Incredible soulful singing in real old-school blues and soul tradition is shown in the stomping soul tune Sweet Words with deejayed/singjayed intermission, with the accent again on Takana Zion’s singing in his tribute to his place of birth, Conakry. The great female backing vocals on Jah Moves With Me accompany a song on which Takana Zion’s singing clearly shows he’s influenced by Joseph Hill while switching easily to singjaying very reminiscent of Turbulence, followed by the wonderfully singjayed and backed title track Zion Prophet that also benefits from great female backing vocals. I Tan Didi is a strong dancehall tune, with its sound being to my ears typical for French dancehall and Takana Zion is easily riding this non-roots riddim.

Very Impressive Voice

Singing both in his normal registers as well as using falsetto he then describes Des Millions De Morts over another fine roots riddim with plenty of horns, angelic female voices, and funky vibes, followed by the also sung Pas Soif De Gloire and the lover’s tune (sounding as the lovers tune a Jamaican Bobo chanter would deliver) Come In My Hands brings back the sweetness, before E Oulé Fu is the last and certainly not the least vocal tune on this album. Takana Zion certainly has a very impressive voice regarding his singing and singjaying range.

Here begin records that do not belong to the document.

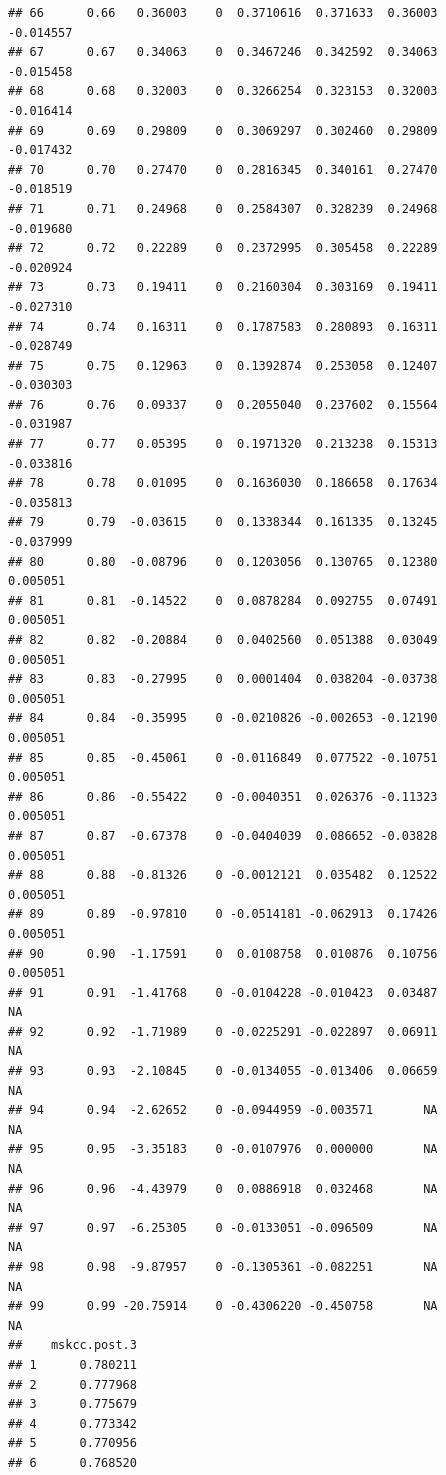 \documentclass{article}\usepackage[]{graphicx}\usepackage[]{color}
\makeatletter
\newenvironment{kframe}{%
 \def\at@end@of@kframe{}%
 \ifinner\ifhmode%
  \def\at@end@of@kframe{\end{minipage}}%
  \begin{minipage}{\columnwidth}%
 \fi\fi%
 \def\FrameCommand##1{\hskip\@totalleftmargin \hskip-\fboxsep
 \colorbox{shadecolor}{##1}\hskip-\fboxsep
     \hskip-\linewidth \hskip-\@totalleftmargin \hskip\columnwidth}%
 \MakeFramed {\advance\hsize-\width
   \@totalleftmargin\z@ \linewidth\hsize
   \@setminipage}}%
 {\par\unskip\endMakeFramed%
 \at@end@of@kframe}
\newenvironment{knitrout}{}{} %
\makeatother
\begin{document}
\begin{knitrout}
\begin{kframe}
\begin{verbatim}
## 66      0.66   0.36003    0  0.3710616  0.371633  0.36003   -0.014557
## 67      0.67   0.34063    0  0.3467246  0.342592  0.34063   -0.015458
## 68      0.68   0.32003    0  0.3266254  0.323153  0.32003   -0.016414
## 69      0.69   0.29809    0  0.3069297  0.302460  0.29809   -0.017432
## 70      0.70   0.27470    0  0.2816345  0.340161  0.27470   -0.018519
## 71      0.71   0.24968    0  0.2584307  0.328239  0.24968   -0.019680
## 72      0.72   0.22289    0  0.2372995  0.305458  0.22289   -0.020924
## 73      0.73   0.19411    0  0.2160304  0.303169  0.19411   -0.027310
## 74      0.74   0.16311    0  0.1787583  0.280893  0.16311   -0.028749
## 75      0.75   0.12963    0  0.1392874  0.253058  0.12407   -0.030303
## 76      0.76   0.09337    0  0.2055040  0.237602  0.15564   -0.031987
## 77      0.77   0.05395    0  0.1971320  0.213238  0.15313   -0.033816
## 78      0.78   0.01095    0  0.1636030  0.186658  0.17634   -0.035813
## 79      0.79  -0.03615    0  0.1338344  0.161335  0.13245   -0.037999
## 80      0.80  -0.08796    0  0.1203056  0.130765  0.12380    0.005051
## 81      0.81  -0.14522    0  0.0878284  0.092755  0.07491    0.005051
## 82      0.82  -0.20884    0  0.0402560  0.051388  0.03049    0.005051
## 83      0.83  -0.27995    0  0.0001404  0.038204 -0.03738    0.005051
## 84      0.84  -0.35995    0 -0.0210826 -0.002653 -0.12190    0.005051
## 85      0.85  -0.45061    0 -0.0116849  0.077522 -0.10751    0.005051
## 86      0.86  -0.55422    0 -0.0040351  0.026376 -0.11323    0.005051
## 87      0.87  -0.67378    0 -0.0404039  0.086652 -0.03828    0.005051
## 88      0.88  -0.81326    0 -0.0012121  0.035482  0.12522    0.005051
## 89      0.89  -0.97810    0 -0.0514181 -0.062913  0.17426    0.005051
## 90      0.90  -1.17591    0  0.0108758  0.010876  0.10756    0.005051
## 91      0.91  -1.41768    0 -0.0104228 -0.010423  0.03487          NA
## 92      0.92  -1.71989    0 -0.0225291 -0.022897  0.06911          NA
## 93      0.93  -2.10845    0 -0.0134055 -0.013406  0.06659          NA
## 94      0.94  -2.62652    0 -0.0944959 -0.003571       NA          NA
## 95      0.95  -3.35183    0 -0.0107976  0.000000       NA          NA
## 96      0.96  -4.43979    0  0.0886918  0.032468       NA          NA
## 97      0.97  -6.25305    0 -0.0133051 -0.096509       NA          NA
## 98      0.98  -9.87957    0 -0.1305361 -0.082251       NA          NA
## 99      0.99 -20.75914    0 -0.4306220 -0.450758       NA          NA
##    mskcc.post.3
## 1      0.780211
## 2      0.777968
## 3      0.775679
## 4      0.773342
## 5      0.770956
## 6      0.768520

\end{verbatim}
\end{kframe}
\end{knitrout}
\end{document}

The strength of the compositions by Takana Zion & Manjul, of how they were then played, recorded, mixed, and produced is showcased to great effect in the seven dubs that are included, of which the dub mixing itself also deserves a special mentioning. This is an extremely satisfying and promising debut album, that will certainly make the first inroads for Takana Zion in the reggae scene and will also gain lots of credits for its producer Manjul as it doesn’t lack the African reggae vibe, but it’s dominated by a new and old school roots reggae vibe to produce a collection of tunes that deserves to be heard by all roots reggae fans.